--- Begin Given records ---
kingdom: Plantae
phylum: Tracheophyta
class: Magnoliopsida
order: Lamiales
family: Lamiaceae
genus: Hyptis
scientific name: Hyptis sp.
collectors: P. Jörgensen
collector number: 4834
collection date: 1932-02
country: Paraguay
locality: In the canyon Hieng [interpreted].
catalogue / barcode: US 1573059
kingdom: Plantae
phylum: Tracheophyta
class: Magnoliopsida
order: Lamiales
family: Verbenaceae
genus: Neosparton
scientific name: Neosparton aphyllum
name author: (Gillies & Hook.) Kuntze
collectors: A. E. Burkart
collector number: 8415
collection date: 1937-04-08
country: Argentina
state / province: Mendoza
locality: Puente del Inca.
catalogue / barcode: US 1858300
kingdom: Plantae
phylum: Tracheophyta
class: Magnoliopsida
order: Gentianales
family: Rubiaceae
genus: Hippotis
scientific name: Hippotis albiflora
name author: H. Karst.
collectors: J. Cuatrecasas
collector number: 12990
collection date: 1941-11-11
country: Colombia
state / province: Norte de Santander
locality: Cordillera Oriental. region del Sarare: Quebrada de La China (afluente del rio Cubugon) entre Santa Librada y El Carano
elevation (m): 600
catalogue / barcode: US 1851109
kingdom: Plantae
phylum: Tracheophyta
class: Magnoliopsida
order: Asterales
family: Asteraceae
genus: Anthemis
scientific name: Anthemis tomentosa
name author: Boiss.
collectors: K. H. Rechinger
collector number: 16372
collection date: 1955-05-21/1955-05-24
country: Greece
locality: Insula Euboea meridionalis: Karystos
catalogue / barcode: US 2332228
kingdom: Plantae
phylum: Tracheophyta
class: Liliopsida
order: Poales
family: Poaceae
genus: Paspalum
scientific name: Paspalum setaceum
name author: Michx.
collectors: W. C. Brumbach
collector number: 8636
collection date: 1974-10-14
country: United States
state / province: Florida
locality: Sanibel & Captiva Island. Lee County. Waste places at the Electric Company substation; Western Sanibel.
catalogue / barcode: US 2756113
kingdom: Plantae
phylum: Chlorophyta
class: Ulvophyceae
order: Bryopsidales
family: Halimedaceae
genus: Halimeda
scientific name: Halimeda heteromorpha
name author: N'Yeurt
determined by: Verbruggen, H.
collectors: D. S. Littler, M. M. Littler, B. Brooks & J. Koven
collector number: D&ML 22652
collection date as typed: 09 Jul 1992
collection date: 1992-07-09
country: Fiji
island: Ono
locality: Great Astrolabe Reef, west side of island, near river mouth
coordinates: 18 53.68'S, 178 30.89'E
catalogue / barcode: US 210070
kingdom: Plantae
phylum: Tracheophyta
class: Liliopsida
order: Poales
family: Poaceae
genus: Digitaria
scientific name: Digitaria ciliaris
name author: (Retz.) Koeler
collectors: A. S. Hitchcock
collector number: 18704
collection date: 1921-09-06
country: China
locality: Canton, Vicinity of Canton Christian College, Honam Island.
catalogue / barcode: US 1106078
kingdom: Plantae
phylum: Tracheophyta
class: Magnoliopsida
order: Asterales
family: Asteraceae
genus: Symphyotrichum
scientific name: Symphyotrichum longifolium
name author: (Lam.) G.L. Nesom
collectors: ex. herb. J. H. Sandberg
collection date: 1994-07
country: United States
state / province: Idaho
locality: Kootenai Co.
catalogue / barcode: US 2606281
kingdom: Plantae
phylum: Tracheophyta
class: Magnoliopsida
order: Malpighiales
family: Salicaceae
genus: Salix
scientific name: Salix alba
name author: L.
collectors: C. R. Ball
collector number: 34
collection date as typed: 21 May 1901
--- End Given records ---
▸ **Exercise prompt**
Present every line of all the entries above as a Markdown table with two columns, Row and Text, numbering the lines in order and omitting any blank lines.

▸ **Task answer**
| Row | Text |
|---|---|
| 1 | kingdom: Plantae |
| 2 | phylum: Tracheophyta |
| 3 | class: Magnoliopsida |
| 4 | order: Lamiales |
| 5 | family: Lamiaceae |
| 6 | genus: Hyptis |
| 7 | scientific name: Hyptis sp. |
| 8 | collectors: P. Jörgensen |
| 9 | collector number: 4834 |
| 10 | collection date: 1932-02 |
| 11 | country: Paraguay |
| 12 | locality: In the canyon Hieng [interpreted]. |
| 13 | catalogue / barcode: US 1573059 |
| 14 | kingdom: Plantae |
| 15 | phylum: Tracheophyta |
| 16 | class: Magnoliopsida |
| 17 | order: Lamiales |
| 18 | family: Verbenaceae |
| 19 | genus: Neosparton |
| 20 | scientific name: Neosparton aphyllum |
| 21 | name author: (Gillies & Hook.) Kuntze |
| 22 | collectors: A. E. Burkart |
| 23 | collector number: 8415 |
| 24 | collection date: 1937-04-08 |
| 25 | country: Argentina |
| 26 | state / province: Mendoza |
| 27 | locality: Puente del Inca. |
| 28 | catalogue / barcode: US 1858300 |
| 29 | kingdom: Plantae |
| 30 | phylum: Tracheophyta |
| 31 | class: Magnoliopsida |
| 32 | order: Gentianales |
| 33 | family: Rubiaceae |
| 34 | genus: Hippotis |
| 35 | scientific name: Hippotis albiflora |
| 36 | name author: H. Karst. |
| 37 | collectors: J. Cuatrecasas |
| 38 | collector number: 12990 |
| 39 | collection date: 1941-11-11 |
| 40 | country: Colombia |
| 41 | state / province: Norte de Santander |
| 42 | locality: Cordillera Oriental. region del Sarare: Quebrada de La China (afluente del rio Cubugon) entre Santa Librada y El Carano |
| 43 | elevation (m): 600 |
| 44 | catalogue / barcode: US 1851109 |
| 45 | kingdom: Plantae |
| 46 | phylum: Tracheophyta |
| 47 | class: Magnoliopsida |
| 48 | order: Asterales |
| 49 | family: Asteraceae |
| 50 | genus: Anthemis |
| 51 | scientific name: Anthemis tomentosa |
| 52 | name author: Boiss. |
| 53 | collectors: K. H. Rechinger |
| 54 | collector number: 16372 |
| 55 | collection date: 1955-05-21/1955-05-24 |
| 56 | country: Greece |
| 57 | locality: Insula Euboea meridionalis: Karystos |
| 58 | catalogue / barcode: US 2332228 |
| 59 | kingdom: Plantae |
| 60 | phylum: Tracheophyta |
| 61 | class: Liliopsida |
| 62 | order: Poales |
| 63 | family: Poaceae |
| 64 | genus: Paspalum |
| 65 | scientific name: Paspalum setaceum |
| 66 | name author: Michx. |
| 67 | collectors: W. C. Brumbach |
| 68 | collector number: 8636 |
| 69 | collection date: 1974-10-14 |
| 70 | country: United States |
| 71 | state / province: Florida |
| 72 | locality: Sanibel & Captiva Island. Lee County. Waste places at the Electric Company substation; Western Sanibel. |
| 73 | catalogue / barcode: US 2756113 |
| 74 | kingdom: Plantae |
| 75 | phylum: Chlorophyta |
| 76 | class: Ulvophyceae |
| 77 | order: Bryopsidales |
| 78 | family: Halimedaceae |
| 79 | genus: Halimeda |
| 80 | scientific name: Halimeda heteromorpha |
| 81 | name author: N'Yeurt |
| 82 | determined by: Verbruggen, H. |
| 83 | collectors: D. S. Littler, M. M. Littler, B. Brooks & J. Koven |
| 84 | collector number: D&ML 22652 |
| 85 | collection date as typed: 09 Jul 1992 |
| 86 | collection date: 1992-07-09 |
| 87 | country: Fiji |
| 88 | island: Ono |
| 89 | locality: Great Astrolabe Reef, west side of island, near river mouth |
| 90 | coordinates: 18 53.68'S, 178 30.89'E |
| 91 | catalogue / barcode: US 210070 |
| 92 | kingdom: Plantae |
| 93 | phylum: Tracheophyta |
| 94 | class: Liliopsida |
| 95 | order: Poales |
| 96 | family: Poaceae |
| 97 | genus: Digitaria |
| 98 | scientific name: Digitaria ciliaris |
| 99 | name author: (Retz.) Koeler |
| 100 | collectors: A. S. Hitchcock |
| 101 | collector number: 18704 |
| 102 | collection date: 1921-09-06 |
| 103 | country: China |
| 104 | locality: Canton, Vicinity of Canton Christian College, Honam Island. |
| 105 | catalogue / barcode: US 1106078 |
| 106 | kingdom: Plantae |
| 107 | phylum: Tracheophyta |
| 108 | class: Magnoliopsida |
| 109 | order: Asterales |
| 110 | family: Asteraceae |
| 111 | genus: Symphyotrichum |
| 112 | scientific name: Symphyotrichum longifolium |
| 113 | name author: (Lam.) G.L. Nesom |
| 114 | collectors: ex. herb. J. H. Sandberg |
| 115 | collection date: 1994-07 |
| 116 | country: United States |
| 117 | state / province: Idaho |
| 118 | locality: Kootenai Co. |
| 119 | catalogue / barcode: US 2606281 |
| 120 | kingdom: Plantae |
| 121 | phylum: Tracheophyta |
| 122 | class: Magnoliopsida |
| 123 | order: Malpighiales |
| 124 | family: Salicaceae |
| 125 | genus: Salix |
| 126 | scientific name: Salix alba |
| 127 | name author: L. |
| 128 | collectors: C. R. Ball |
| 129 | collector number: 34 |
| 130 | collection date as typed: 21 May 1901 |